• [Assignment]: Extract everything from "Plan. Initiated on" down to "in May alone." from the text on the Normandy air campaign below, word for word.

• [Text block]:
⟨
Caesar Alonso
Endre Enyedy
Dolores Noboa
Kimia Jackson
The Normandy Campaign Strategy
Flight Across the Sands of Time
The Goal of the Air Campaign
"As the allied troops prepared to embark, a huge storm blew up
on the English channel. Eisenhower reluctantly postponed the June 5th
invasion until the 6th. Rommel, believing that the weather conditions
precluded a major invasion for at least another two weeks, left for
Germany to celebrate his wife's birthday on the 6th. His timing could
not have been worse. On the night of the 5th, 22,000 men of the British 6th Division
and the American 101st and 82nd Airborne Divisions set out for France.
The British to drop behind the German lines and secure the Orne bridge
in the east, the Americans to take St. Mere Eglise and retreat behind the western beaches. The paratroops landed early in the morning on the
6th, taking the Germans by surprise and meeting little resistance. Many,
however, drowned in the swamps, rivers, and areas flooded by the Germans,
weighted down by their heavy parachutes and equipment. Those that landed
safely began preparing the way for the land forces arriving at the beaches
at dawn, capturing bridges and destroying German communications. By
dawn the Americans had liberated the first French Town, St. Mere Eglise,
and the British had possession of the Caen bridge."
Initially the invasion of Normandy had been planned for May, but a landing
craft shortage delayed it for another month. This gave the allied Air
Force the entire month of May to extend their extensive "Transportation"
Plan. Initiated on March 6, more than eight thousand
British bombers had dropped forty-two thousand tons of bombs on railway
marshalling yards in France and Belgium. American bombers had dropped
a further eleven thousand tons of bombs in May alone.
With the French northern railway thus destroyed by the Lancasters and
Fortresses of the RAF Bomber Command and the US Eighth Air Force during
May, air strikes could be focused on the beach itself. On the night
and morning of D-Day, Bomber Command and the Eighth Air Force dropped
an unprecedented 5000 tons of bomb over the German defenses in the immediate
vicinity of the beaches; namely, the ten most important German gun batteries
in the assault area.. This was accomplished by substituting long distance
fuel tanks with bombs, a strategic advantage of launching from Great
Britain.
12,000 British and American air force planes were to provide air support
to the invasion itself. Of these 12,000, over 5000 were fighters, far
outnumbering the 169 German planes of General Hugo Sperrle's Third Air
Fleet. "The Allies' overwhelming air superiority guaranteed not
only fire support at the moment of assault but security from surveillance
beforehand. In the first six months of 1944 only thirty-two Luftwaffe
daytime flights over England were recorded; there was only one in the
first week of June - on 7 June, a day too late - and this at a time
when allied intrusions into French air space were as common as the flight
of swallows." (Keegan 379)
⟩
• [Data shown]:
⟨
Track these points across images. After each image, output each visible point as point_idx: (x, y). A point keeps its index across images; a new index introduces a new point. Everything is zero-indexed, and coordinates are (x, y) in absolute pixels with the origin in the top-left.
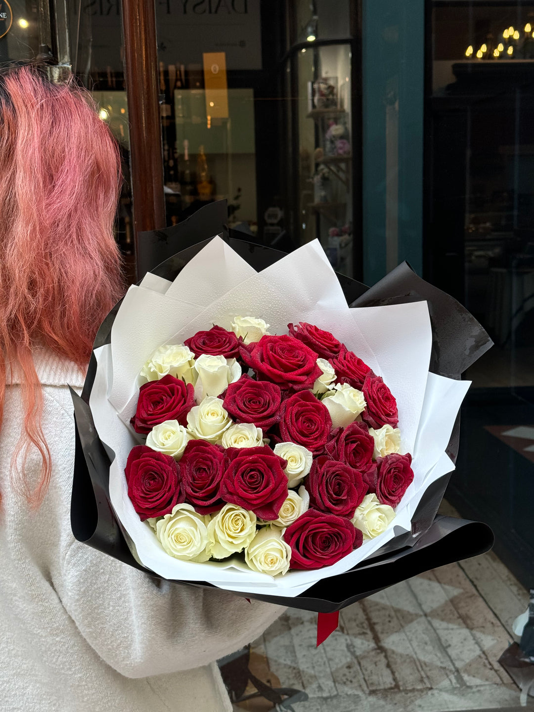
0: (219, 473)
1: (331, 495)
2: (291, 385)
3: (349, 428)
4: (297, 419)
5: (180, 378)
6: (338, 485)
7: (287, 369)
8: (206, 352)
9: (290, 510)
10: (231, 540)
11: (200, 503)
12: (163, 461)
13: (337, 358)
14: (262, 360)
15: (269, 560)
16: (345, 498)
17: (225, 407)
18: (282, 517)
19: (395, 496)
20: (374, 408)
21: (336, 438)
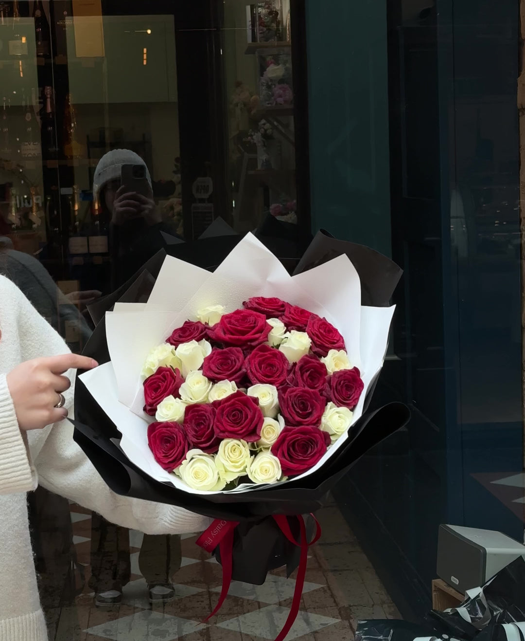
0: (212, 421)
1: (298, 412)
2: (249, 343)
3: (300, 361)
4: (260, 368)
5: (169, 367)
6: (302, 404)
7: (243, 333)
8: (182, 342)
9: (271, 432)
10: (233, 464)
11: (204, 445)
12: (171, 427)
13: (284, 315)
14: (225, 333)
15: (264, 470)
16: (310, 411)
17: (204, 375)
18: (267, 439)
19: (350, 400)
20: (319, 342)
21: (293, 371)
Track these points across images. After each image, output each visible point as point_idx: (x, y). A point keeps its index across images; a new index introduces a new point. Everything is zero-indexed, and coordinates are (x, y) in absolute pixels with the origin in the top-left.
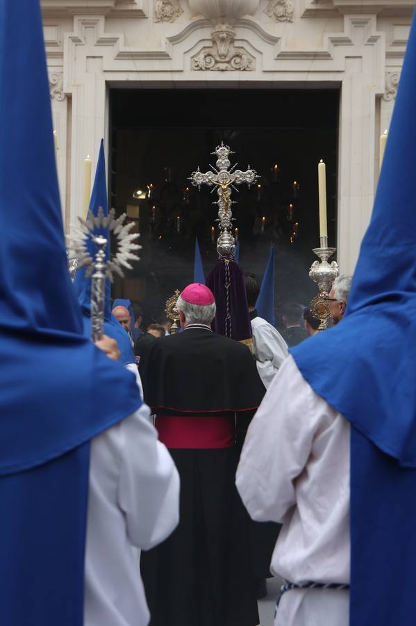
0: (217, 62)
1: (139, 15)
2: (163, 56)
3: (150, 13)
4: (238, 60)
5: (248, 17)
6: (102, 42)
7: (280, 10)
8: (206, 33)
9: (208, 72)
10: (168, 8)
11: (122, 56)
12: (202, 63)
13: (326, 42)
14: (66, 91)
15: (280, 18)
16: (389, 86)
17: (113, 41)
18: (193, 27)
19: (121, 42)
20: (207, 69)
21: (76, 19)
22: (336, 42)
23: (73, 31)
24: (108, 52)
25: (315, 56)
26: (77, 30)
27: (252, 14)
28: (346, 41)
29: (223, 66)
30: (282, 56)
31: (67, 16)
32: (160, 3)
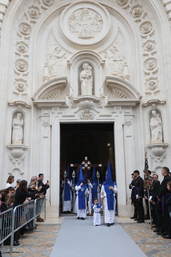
0: (85, 117)
1: (67, 107)
2: (73, 116)
3: (70, 107)
4: (90, 117)
5: (92, 107)
6: (59, 113)
7: (99, 106)
8: (83, 111)
9: (83, 120)
10: (74, 106)
11: (63, 116)
12: (82, 118)
13: (110, 113)
14: (50, 124)
15: (99, 108)
16: (125, 122)
17: (61, 113)
18: (80, 110)
19: (63, 113)
20: (83, 119)
21: (53, 108)
22: (113, 113)
23: (52, 111)
24: (60, 116)
25: (108, 116)
26: (53, 110)
27: (93, 107)
28: (115, 113)
29: (87, 118)
30: (100, 116)
31: (51, 108)
32: (72, 105)
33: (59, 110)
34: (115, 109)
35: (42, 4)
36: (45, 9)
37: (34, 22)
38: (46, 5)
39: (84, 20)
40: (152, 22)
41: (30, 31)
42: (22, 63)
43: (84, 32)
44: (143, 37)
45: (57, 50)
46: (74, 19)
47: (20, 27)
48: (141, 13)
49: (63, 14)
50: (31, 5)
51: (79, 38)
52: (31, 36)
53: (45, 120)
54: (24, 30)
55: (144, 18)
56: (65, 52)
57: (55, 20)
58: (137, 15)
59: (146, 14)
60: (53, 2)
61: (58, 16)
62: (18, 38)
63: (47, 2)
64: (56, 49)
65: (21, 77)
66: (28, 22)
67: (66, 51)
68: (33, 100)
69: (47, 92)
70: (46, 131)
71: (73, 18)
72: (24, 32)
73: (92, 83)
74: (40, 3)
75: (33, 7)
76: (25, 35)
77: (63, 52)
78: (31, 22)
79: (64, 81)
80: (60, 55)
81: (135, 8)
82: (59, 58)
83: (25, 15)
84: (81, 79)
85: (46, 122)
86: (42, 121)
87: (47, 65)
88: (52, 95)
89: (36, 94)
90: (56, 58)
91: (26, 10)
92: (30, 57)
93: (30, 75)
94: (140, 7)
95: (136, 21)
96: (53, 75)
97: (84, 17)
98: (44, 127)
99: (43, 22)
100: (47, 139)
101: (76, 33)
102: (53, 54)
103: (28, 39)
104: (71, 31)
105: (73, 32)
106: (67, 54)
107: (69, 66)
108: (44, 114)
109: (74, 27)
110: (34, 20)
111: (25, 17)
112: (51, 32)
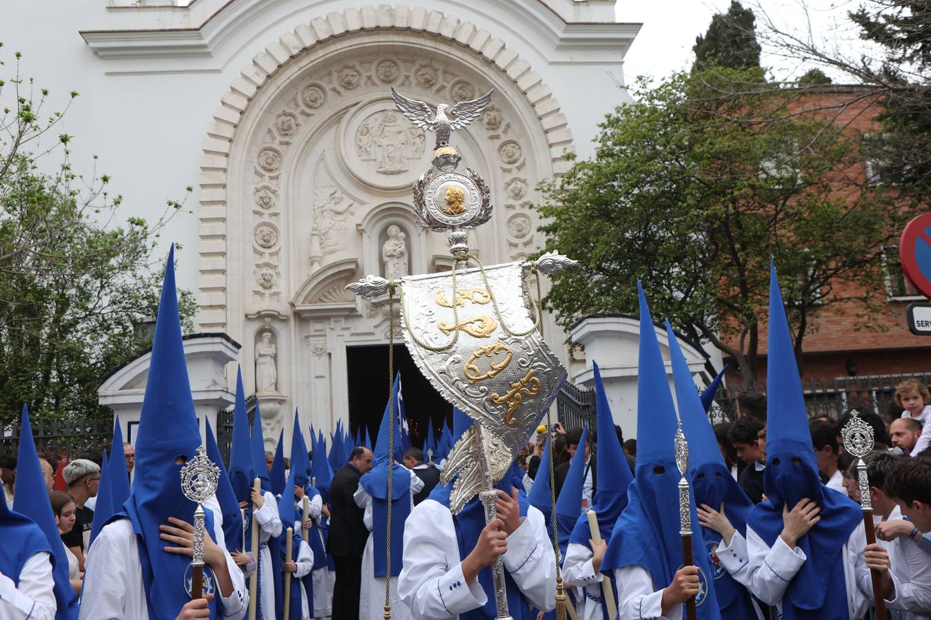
1: (360, 316)
2: (372, 334)
3: (364, 315)
6: (343, 329)
10: (372, 312)
11: (353, 335)
14: (328, 351)
17: (348, 329)
18: (384, 321)
19: (352, 329)
21: (331, 320)
23: (330, 325)
24: (346, 333)
26: (332, 324)
31: (327, 318)
32: (369, 311)
33: (343, 323)
35: (302, 107)
36: (308, 115)
37: (288, 144)
38: (310, 107)
39: (387, 134)
40: (520, 142)
41: (280, 162)
42: (266, 230)
43: (387, 160)
44: (505, 170)
45: (334, 198)
46: (368, 132)
47: (259, 156)
48: (500, 122)
50: (280, 112)
51: (378, 172)
52: (283, 172)
53: (316, 342)
54: (267, 163)
55: (505, 132)
56: (351, 202)
57: (330, 135)
58: (493, 125)
59: (508, 126)
60: (324, 100)
61: (335, 127)
62: (258, 179)
63: (312, 101)
64: (333, 194)
65: (267, 259)
66: (276, 146)
67: (354, 199)
68: (293, 305)
69: (320, 288)
70: (320, 365)
71: (365, 130)
72: (269, 167)
73: (407, 266)
74: (297, 106)
75: (285, 114)
76: (270, 170)
77: (347, 202)
78: (282, 143)
79: (353, 266)
80: (339, 208)
81: (488, 112)
82: (339, 213)
83: (270, 131)
84: (386, 259)
85: (319, 346)
86: (311, 346)
87: (317, 230)
88: (329, 292)
89: (298, 295)
90: (333, 213)
91: (272, 122)
92: (282, 216)
93: (283, 253)
94: (498, 111)
95: (492, 138)
96: (328, 249)
97: (386, 128)
98: (316, 358)
99: (304, 143)
100: (322, 381)
101: (372, 163)
102: (327, 207)
103: (277, 178)
104: (363, 158)
105: (365, 160)
106: (356, 205)
107: (361, 232)
108: (316, 331)
109: (368, 149)
110: (286, 139)
111: (268, 135)
112: (322, 159)
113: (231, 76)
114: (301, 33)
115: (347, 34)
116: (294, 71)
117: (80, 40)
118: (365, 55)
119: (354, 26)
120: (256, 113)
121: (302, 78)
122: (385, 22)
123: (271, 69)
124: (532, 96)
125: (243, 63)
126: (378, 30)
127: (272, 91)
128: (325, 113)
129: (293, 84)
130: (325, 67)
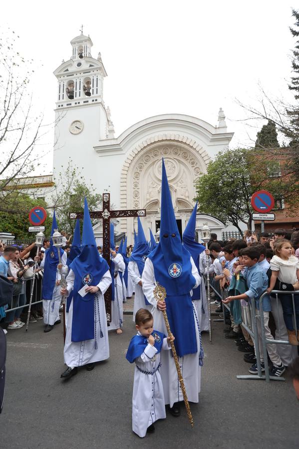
⟩
• [Result for this exercise]:
Plan. Initiated on March 6, more than eight thousand
British bombers had dropped forty-two thousand tons of bombs on railway
marshalling yards in France and Belgium. American bombers had dropped
a further eleven thousand tons of bombs in May alone.